2024 Jurors’ Choice Award Recipients by Department
| Department | Recipient | Work / Project | Year |
|---|---|---|---|
| Film & Media Arts | Priya Nambiar | The Forgetting Season (short documentary) | 3rd year |
| Music — Performance | Tobias Wrenfeld | Solo piano recital: works by Schubert, Kapustin, and Wrenfeld (original composition) | 4th year |
| Music — Composition | Asha Okonkwo-Bell | Canopy, for string quartet and electronics (world premiere) | 3rd year |
| Theatre Arts | Marcus Delacroix-Sung | Performance: All That Remains (devised solo work, directed by Delacroix-Sung) | 4th year |
| Dance | Yemi Adewale | Threshold (choreography and performance, contemporary/West African fusion) | 2nd year |
| Visual Arts | Ingrid Solberg-Maki | Cartography of Grief (mixed media installation, Prentiss Gallery) | 3rd year |
| Creative Writing & Literary Arts | Devin Okafor | The Bellman’s Route (short story collection, excerpts read at Showcase) | 4th year |
Faculty jury panels for the Jurors’ Choice Awards reviewed all work submitted for Showcase inclusion and cast ranked ballots prior to the opening of the event. Recipients were notified privately before the closing reception. In addition to the departmental awards, the jury for Film & Media Arts noted honorable mentions for second-year student Cass Kowalczyk’s experimental short Groundwater and for Rei Matsumoto’s animated documentary Kumo, also a second-year project.
Remarks from the Recipient
Nambiar, who accepted the award before a full room in the Hargrove Pavilion Grand Hall, thanked her faculty advisor, her documentary subjects, and her crew. She dedicated the prize to her grandmother, Kamala Nambiar, who passed away in February 2024 during the film’s post-production.
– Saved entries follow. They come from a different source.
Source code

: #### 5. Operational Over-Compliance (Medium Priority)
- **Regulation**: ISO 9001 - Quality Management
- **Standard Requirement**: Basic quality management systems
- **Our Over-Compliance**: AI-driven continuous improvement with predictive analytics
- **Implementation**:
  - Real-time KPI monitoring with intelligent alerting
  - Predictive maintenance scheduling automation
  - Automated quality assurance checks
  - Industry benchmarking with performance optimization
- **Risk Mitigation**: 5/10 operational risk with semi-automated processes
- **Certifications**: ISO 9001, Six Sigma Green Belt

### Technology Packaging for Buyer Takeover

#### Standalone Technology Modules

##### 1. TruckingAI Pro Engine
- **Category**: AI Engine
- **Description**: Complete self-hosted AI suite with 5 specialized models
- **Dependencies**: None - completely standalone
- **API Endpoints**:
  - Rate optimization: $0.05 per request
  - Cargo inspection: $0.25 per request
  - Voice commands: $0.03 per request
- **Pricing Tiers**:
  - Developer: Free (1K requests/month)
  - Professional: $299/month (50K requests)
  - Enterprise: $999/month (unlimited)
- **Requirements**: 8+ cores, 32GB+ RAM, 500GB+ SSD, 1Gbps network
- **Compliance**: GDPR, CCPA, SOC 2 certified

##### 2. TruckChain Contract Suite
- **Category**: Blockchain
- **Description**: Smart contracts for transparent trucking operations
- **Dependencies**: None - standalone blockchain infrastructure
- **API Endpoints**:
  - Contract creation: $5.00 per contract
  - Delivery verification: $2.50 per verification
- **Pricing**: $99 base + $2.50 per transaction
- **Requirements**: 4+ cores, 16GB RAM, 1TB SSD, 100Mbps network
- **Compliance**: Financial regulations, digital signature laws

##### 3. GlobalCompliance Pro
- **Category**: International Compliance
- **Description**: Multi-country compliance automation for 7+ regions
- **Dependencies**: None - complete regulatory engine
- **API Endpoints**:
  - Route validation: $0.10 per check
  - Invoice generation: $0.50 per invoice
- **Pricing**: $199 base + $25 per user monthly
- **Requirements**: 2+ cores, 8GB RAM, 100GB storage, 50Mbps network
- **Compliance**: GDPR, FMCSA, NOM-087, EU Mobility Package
— Priya Nambiar, remarks at Spring Showcase closing reception, May 11, 2024
About the Hargrove Prize and Endowment
The Hargrove Family Endowment was established in 1989 with an initial gift from Eleanor Hargrove (née Whitmore, BFA ’61, Vocal Performance) and Robert Hargrove (BFA ’61, Theatre Arts), both of Stowe, Vermont. Eleanor Hargrove, who served on ACAPA’s Board of Trustees from 1978 to 2002, passed away in 2017; Robert Hargrove in 2021. The endowment was established, in the words of the founding gift letter, “to ensure that the most adventurous and honest student work at ACAPA receives the recognition it deserves, regardless of department or discipline.”
The Hargrove Prize has been awarded annually since 1990. The prize amount was set at $500 from 1990 to 2009 and was increased to $750 beginning in 2010 through additional contributions to the endowment. The endowment is administered by ACAPA’s Office of Institutional Advancement. Nominations for the prize are submitted by departmental faculty each spring, with a college-wide jury convening in late April to review submitted works and select the recipient.
Previous Hargrove Prize recipients include 2023 winner Julian Ferreira-Moss (Theatre Arts, for his direction of Scenes from a Smaller Country), 2022 winner Dara Hennessey (Music Composition), and 2021 winner Yuki Tanaka-Brown (Visual Arts). A full list of past recipients is maintained by the Office of Academic Affairs.